While ruling out toxicity of artemisinins, clinical trials and case reports reported so far seem to show that long-term administration of artemisinins is required for the prevention of recurrence and in vivo residence time is an important parameter for efficacy. Cell cycle arrest, autophagy, and apoptosis are the major pathways mediating the actions of artemisinins. Low dosage of artemisinins seems to favor cell cycle arrest, whereas higher dosage may result in apoptosis. Thus, the dosage and schedule of administration will depend on the tumor stage, status, and progression. The reported dosage in clinical studies and case reports is in the range of 50–200 mg. Case reports where artemisinins are used as sole treatment, seem to favor long-term usage (up to 48 months) which is possible due to negligible toxicity. Shorter treatment schedule (up to 42 days) has been administered when artemisinins are coupled with chemotherapy.

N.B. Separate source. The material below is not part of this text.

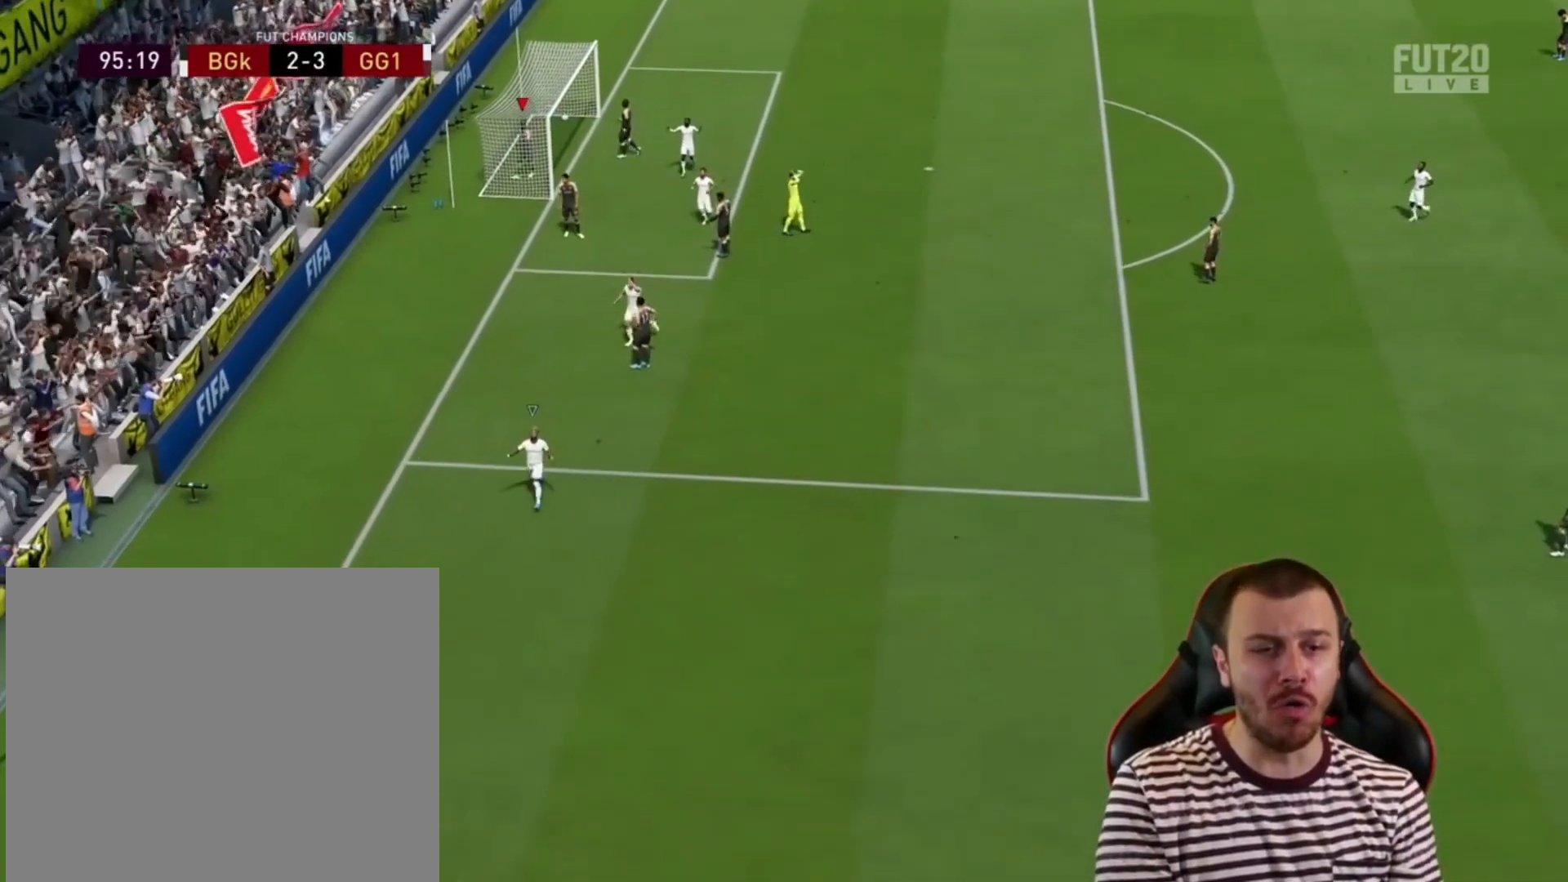
{"buttons": ["R2"], "left_stick": "up-left", "right_stick": "center", "events": [[300, "L1", "down"], [300, "R2", "down"], [300, "left_stick", "up-left"], [500, "L1", "up"]]}
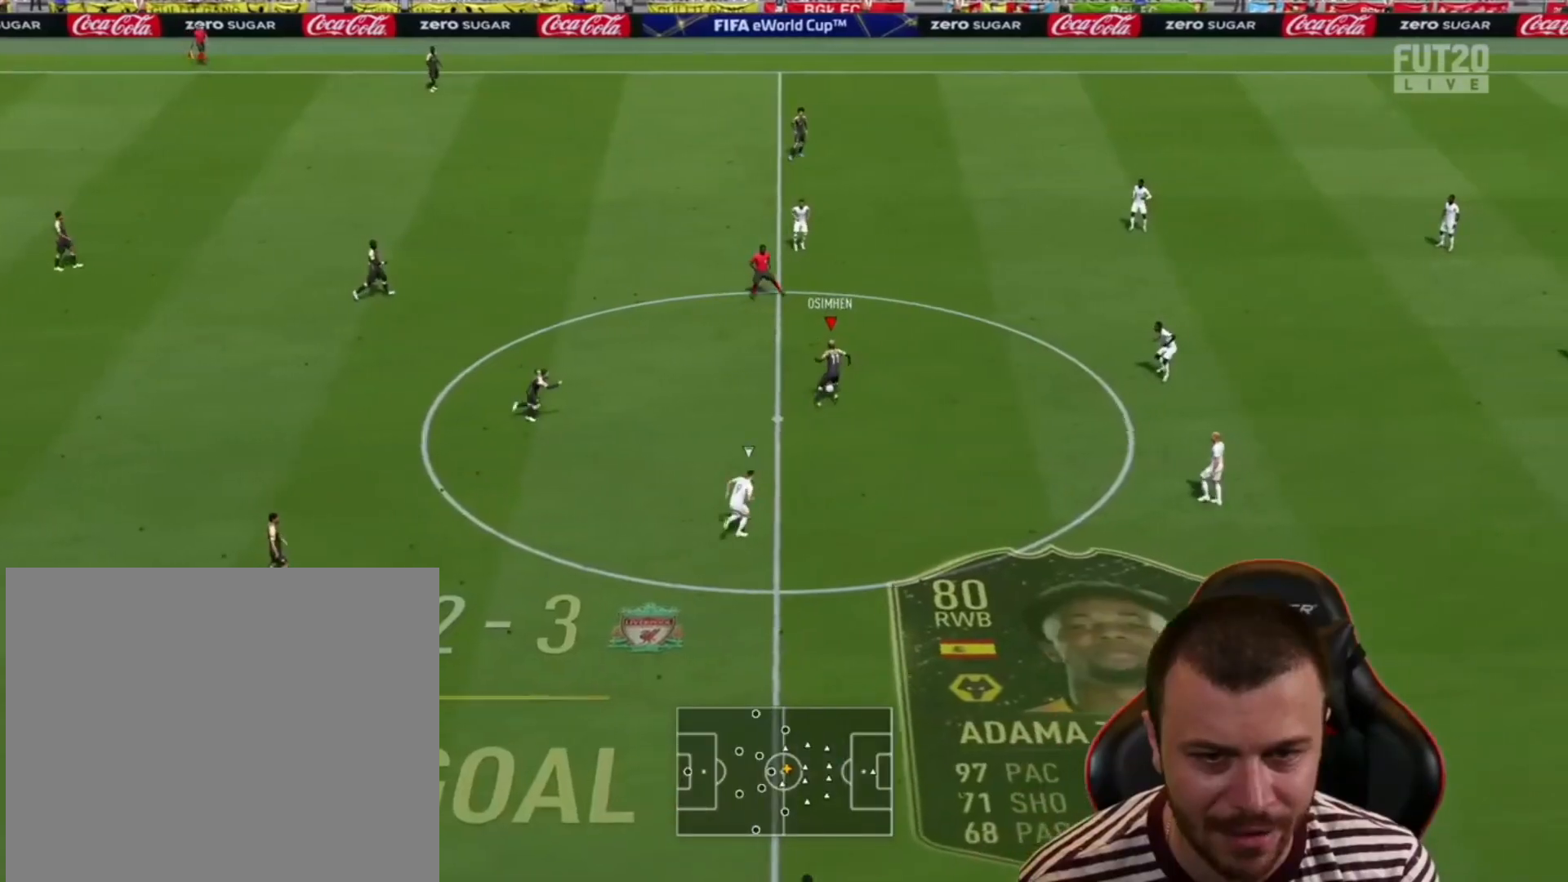
{"buttons": ["R2"], "left_stick": "down-right", "right_stick": "center", "events": [[33, "left_stick", "center"], [233, "left_stick", "right"], [300, "left_stick", "down-right"]]}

Generation of ROS is the central event cascading into cytotoxic effect of artemisinins. To counter ROS, cells usually make use of antioxidant enzymes. Quantifying these enzymes may act as biomarker to better predict the chemotherapy outcome of artemisinin. The identification of other such measurable biomarkers as p53, P-glycoprotein, transferrin receptor (CD71), vascular endothelial growth factor (VEGF), and von Willebrand factor (CD31) may accelerate clinical application. The ability to use autophagy and ROS as biomarkers in the case of artemisinins will allow better understanding of treatment outcome as ROS accumulation also increases cytoprotective autophagy levels leading to cancer cell drug resistance and cancer cell survival. In general, in vitro studies making use of ART or derivatives singly or in combination have been conclusive. However, the results have yet to be confirmed in vivo. Nanoformulations and artemisinin dimers offer benefits such as enhanced solubility and stability which can improve chemotherapeutic outcome. Better targeting of diseased cells or crossing of blood–brain barrier can also be achieved using nanoformulations. Enhanced solubility of artemisinins via nano drug delivery systems would help in increasing bioavailability, cellular uptake, and in reducing dosage as well as improving toxicity profile and patient compliance. However, in the absence of studies on human subjects, it may be premature to anticipate on outcome and more in-depth studies are needed. More data are also required on the immunomodulatory mechanisms of artemisinins in cancer. Studies are at an embryonic stage but the possibility of coupling the immune and chemo response of artemisinins could be worthy of investigation.